Extrait du document:
+--

Force est de constater que Zaï Zaï Zaï Zaï, sans pousser au chef-d’oeuvre, est une excellente surprise. Adoubé par Fabcaro lui-même (qui fait ici une brève apparition comme dessinateur de portrait robot pour la police), l’adaptation de Desagnat parvient à respecter le monde si particulier de l’auteur de la bande dessinée, faisant du réel lui-même une absurdité globalisée où toutes les situations les plus décalées semblent les plus banales, où il semble par exemple tout à fait normal qu’un poireau brandi vers une personne soit considéré comme une arme létale. Le récit est simple : Fabrice, interprété par un Jean-Paul Rouve qui nage dans le film comme un poisson dans l’eau (l’acteur est finalement issu d’une troupe de comédiens humoristes qui faisaient de l’absurdité, à tort considérée dans leur cas comme une débilité pure, un art de vivre), va faire les courses. Arrivé à la caisse, il se rend compte qu’il a oublié la carte de réduction du magasin. Cet acte criminel fait de Fabrice un fuyard traqué par toutes les polices de France et effrayant une population rivée sur les médias en tous genres pour connaître les évolutions de la situation.

+--

Matériel fourni:
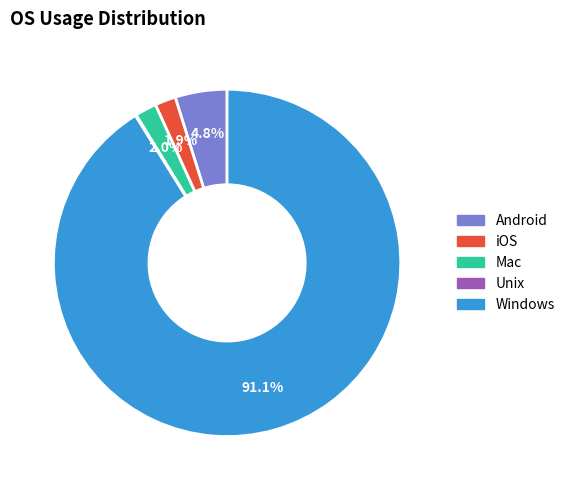

What percentage do Mac and Windows together represent?

93.2%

+--

À faire:
Pour chaque affirmation, dites par oui ou non si elle concorde avec l’extrait sur le film Zaï Zaï Zaï Zaï, et citez les mots de l’extrait qui permettent de trancher.
(a) Fabcaro apparaît dans le film en dessinateur de portrait-robot pour la police.
(b) À la caisse, Fabrice s’aperçoit qu’il a oublié son portefeuille.
(c) Le film est présenté comme un chef-d’œuvre.

Réponse:
(a) Oui : « qui fait ici une brève apparition comme dessinateur de portrait robot pour la police »
(b) Non : « il se rend compte qu’il a oublié la carte de réduction du magasin »
(c) Non : « sans pousser au chef-d’oeuvre, est une excellente surprise »